Ultrasonic cleaning uses cavitation bubbles that are induced by ultrasonic sound waves (typically 40 KHz) to agitate a liquid. The agitation generates a high amount of pressure on materials like metals, plastics, glass and ceramics. The agitated liquid is also effective at penetrating blind holes and cracks. The purpose is to remove all traces of contamination that are tightly bound to the surfaces of the material. Ultrasonic cleaning systems are widely used in many industries, including medical device, automotive, aerospace, dental and electronics. The required time for ultrasonic depends on the material and its condition, however, typical cleaning times range from 3 to 6 minutes. Delicate items such as electronics may require a longer cleaning time. Higher heat often helps loosen the contaminants and as a result, industrial parts cleaners apply the heat in the range of 57 – 66°C. An ultrasonic cleaner, otherwise known as an ultrasonic bath includes the following basic components:

  • The tank - The tank holds the fluid an the items to be cleaned.
  • Ultrasonic generator – This transforms AC electrical energy to an ultrasonic frequency.
  • Ultrasonic transducer – The transducer converts ultrasonic electrical signal to mechanical energy.

As we know, Ultrasound does have medical application. Aside from building pictures for unborn babies, ultrasound is used for a process called Shock Wave Lithotripsy (SWL), which firstly pinpoints the location of kidney stones. Ultrasonic waves are then sent at high amplitude from the machine to break the stones into smaller pieces so they can be passed more easily. Treatment usually involves multiple sessions.

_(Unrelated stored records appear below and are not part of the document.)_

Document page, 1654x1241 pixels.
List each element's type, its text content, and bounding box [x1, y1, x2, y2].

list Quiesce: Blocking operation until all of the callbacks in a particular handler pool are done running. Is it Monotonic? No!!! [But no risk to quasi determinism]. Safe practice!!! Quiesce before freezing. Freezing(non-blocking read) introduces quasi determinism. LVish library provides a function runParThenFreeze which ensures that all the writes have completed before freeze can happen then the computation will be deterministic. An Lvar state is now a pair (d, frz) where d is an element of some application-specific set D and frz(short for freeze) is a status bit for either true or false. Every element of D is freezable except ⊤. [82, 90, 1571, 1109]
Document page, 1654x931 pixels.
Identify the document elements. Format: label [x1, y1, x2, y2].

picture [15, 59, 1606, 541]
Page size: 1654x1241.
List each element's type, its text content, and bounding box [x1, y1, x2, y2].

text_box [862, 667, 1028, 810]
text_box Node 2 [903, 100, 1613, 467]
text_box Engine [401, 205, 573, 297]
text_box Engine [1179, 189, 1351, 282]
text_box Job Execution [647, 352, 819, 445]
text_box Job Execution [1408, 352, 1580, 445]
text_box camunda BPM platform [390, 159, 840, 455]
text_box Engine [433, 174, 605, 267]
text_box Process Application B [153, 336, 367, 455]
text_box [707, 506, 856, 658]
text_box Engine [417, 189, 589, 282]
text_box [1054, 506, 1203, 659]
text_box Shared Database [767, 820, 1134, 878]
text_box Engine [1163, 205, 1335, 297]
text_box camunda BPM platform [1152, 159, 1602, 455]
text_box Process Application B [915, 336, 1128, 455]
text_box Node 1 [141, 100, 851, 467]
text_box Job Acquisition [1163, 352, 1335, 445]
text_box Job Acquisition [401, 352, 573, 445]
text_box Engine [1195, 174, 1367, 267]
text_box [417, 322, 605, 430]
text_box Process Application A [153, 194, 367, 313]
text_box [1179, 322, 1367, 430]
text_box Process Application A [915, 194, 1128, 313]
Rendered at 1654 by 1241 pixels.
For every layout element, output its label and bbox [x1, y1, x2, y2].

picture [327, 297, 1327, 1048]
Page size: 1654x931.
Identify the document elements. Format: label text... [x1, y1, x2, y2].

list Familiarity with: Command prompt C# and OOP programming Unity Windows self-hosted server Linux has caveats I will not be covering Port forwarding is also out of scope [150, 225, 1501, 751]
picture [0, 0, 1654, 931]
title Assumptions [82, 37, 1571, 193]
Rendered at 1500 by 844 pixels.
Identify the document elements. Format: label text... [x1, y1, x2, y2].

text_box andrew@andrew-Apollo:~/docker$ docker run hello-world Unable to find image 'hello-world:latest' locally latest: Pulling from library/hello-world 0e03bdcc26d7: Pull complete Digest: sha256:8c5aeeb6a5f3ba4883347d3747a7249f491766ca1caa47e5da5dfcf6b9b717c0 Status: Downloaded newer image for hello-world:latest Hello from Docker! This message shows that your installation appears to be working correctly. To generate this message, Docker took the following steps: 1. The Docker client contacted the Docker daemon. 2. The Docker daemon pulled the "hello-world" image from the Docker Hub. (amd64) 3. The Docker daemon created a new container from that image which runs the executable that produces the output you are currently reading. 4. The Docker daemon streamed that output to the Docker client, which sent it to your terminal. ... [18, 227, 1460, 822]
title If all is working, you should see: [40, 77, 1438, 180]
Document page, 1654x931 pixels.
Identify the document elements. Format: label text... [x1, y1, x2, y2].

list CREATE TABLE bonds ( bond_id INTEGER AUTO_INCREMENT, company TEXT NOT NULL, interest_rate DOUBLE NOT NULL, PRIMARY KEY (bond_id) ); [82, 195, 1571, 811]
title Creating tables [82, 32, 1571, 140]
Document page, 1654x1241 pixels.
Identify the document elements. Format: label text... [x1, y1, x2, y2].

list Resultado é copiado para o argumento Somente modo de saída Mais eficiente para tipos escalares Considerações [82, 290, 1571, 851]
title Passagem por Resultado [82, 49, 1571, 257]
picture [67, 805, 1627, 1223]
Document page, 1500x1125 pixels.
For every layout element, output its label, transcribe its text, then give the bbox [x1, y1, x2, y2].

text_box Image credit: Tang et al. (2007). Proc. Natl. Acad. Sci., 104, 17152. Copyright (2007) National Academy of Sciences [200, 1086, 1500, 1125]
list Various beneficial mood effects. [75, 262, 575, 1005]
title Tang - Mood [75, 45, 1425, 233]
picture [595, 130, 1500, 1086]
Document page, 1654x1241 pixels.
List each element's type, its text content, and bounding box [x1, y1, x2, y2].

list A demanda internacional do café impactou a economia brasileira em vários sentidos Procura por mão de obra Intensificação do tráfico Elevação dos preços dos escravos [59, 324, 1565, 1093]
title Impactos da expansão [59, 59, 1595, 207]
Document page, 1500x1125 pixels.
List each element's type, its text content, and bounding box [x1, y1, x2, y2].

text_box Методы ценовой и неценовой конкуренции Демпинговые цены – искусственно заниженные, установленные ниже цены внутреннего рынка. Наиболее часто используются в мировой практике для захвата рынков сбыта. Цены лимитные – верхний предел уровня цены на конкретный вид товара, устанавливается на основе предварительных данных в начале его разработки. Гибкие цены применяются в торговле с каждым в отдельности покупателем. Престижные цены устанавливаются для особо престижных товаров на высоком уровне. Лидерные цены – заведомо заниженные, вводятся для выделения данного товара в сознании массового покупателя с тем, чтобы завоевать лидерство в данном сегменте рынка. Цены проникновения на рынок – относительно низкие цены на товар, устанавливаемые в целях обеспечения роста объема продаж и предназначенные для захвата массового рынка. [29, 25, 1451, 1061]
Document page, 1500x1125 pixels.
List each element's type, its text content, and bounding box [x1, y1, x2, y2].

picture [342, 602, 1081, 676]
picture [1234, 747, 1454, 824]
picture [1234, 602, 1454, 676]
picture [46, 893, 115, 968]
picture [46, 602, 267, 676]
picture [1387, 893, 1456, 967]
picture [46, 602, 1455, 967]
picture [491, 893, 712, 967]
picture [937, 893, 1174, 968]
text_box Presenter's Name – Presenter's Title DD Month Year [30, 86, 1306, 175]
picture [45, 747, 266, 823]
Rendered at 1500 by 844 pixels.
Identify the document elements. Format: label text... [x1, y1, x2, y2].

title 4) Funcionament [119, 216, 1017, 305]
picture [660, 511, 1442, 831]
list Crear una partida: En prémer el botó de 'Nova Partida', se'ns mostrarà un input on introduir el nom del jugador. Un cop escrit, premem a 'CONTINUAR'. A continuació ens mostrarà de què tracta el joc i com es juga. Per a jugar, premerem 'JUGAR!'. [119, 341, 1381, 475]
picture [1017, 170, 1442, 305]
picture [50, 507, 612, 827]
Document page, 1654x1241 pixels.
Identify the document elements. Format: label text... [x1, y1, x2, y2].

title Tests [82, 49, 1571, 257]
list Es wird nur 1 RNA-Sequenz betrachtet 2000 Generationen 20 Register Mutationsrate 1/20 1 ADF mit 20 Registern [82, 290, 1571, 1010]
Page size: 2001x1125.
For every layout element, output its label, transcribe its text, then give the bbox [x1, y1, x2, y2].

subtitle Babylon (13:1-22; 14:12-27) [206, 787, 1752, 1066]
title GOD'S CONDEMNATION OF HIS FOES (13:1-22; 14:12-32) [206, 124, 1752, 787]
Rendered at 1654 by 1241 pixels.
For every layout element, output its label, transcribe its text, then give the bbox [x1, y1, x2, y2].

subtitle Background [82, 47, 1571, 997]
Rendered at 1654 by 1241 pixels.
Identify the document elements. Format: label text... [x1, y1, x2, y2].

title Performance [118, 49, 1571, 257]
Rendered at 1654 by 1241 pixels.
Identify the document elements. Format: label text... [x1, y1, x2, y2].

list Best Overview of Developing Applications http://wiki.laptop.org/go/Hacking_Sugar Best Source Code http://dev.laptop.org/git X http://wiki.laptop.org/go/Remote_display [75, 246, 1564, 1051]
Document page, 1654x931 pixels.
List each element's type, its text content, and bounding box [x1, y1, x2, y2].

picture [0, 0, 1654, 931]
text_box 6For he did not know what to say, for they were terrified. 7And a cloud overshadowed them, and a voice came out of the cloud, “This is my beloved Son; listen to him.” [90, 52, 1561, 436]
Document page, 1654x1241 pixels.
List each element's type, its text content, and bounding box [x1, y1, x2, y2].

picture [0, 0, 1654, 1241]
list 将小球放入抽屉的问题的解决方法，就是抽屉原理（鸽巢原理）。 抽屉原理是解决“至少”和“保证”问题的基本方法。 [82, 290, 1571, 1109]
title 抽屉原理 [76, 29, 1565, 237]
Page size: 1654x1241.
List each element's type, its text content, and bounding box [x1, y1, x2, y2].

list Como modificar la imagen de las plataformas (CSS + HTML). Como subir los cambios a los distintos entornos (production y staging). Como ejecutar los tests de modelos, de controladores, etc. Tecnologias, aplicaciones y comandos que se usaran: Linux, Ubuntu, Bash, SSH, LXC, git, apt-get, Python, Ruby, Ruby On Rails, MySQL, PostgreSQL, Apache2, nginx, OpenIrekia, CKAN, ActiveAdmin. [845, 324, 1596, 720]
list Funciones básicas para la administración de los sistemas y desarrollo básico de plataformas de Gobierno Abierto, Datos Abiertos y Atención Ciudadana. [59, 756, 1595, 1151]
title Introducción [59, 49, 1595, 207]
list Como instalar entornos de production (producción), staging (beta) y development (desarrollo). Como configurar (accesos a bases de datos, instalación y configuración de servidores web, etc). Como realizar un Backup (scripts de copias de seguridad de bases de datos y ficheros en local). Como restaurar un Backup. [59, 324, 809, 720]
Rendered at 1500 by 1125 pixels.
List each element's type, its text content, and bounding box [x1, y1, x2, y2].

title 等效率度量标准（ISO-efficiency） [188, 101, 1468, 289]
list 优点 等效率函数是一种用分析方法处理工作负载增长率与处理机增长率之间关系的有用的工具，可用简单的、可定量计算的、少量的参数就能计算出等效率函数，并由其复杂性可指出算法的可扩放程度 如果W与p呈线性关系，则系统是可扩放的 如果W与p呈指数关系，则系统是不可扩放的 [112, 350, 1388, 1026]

An appliance which is becoming more and more common in homes is an ultrasonic toothbrush.

Ultrasonic Toothbrush

Ultrasonic toothbrush

An ultrasonic toothbrush is an electric toothbrush which operates by generating ultrasonic waves to help remove plaque. This differs from a sonic toothbrush in that the speed of which sonic toothbrushes vibrate falls within the range of human hearing. Ultrasonic toothbrushes generate an ultrasonic wave usually from an implemented piezo crystal. According to scientific studies, the most common frequency generated by an ultrasonic toothbrush is 1.6MHz, which represents 96,000,000 cycles per minute. Examples of ultrasonic tooth brushes include the Emni-Dent, the Smilex and the Megasonex.

Ben Phipps is Head of Acoustics at Encon Associates and has a BSc and is an Associate Member of the Institute of Acoustics.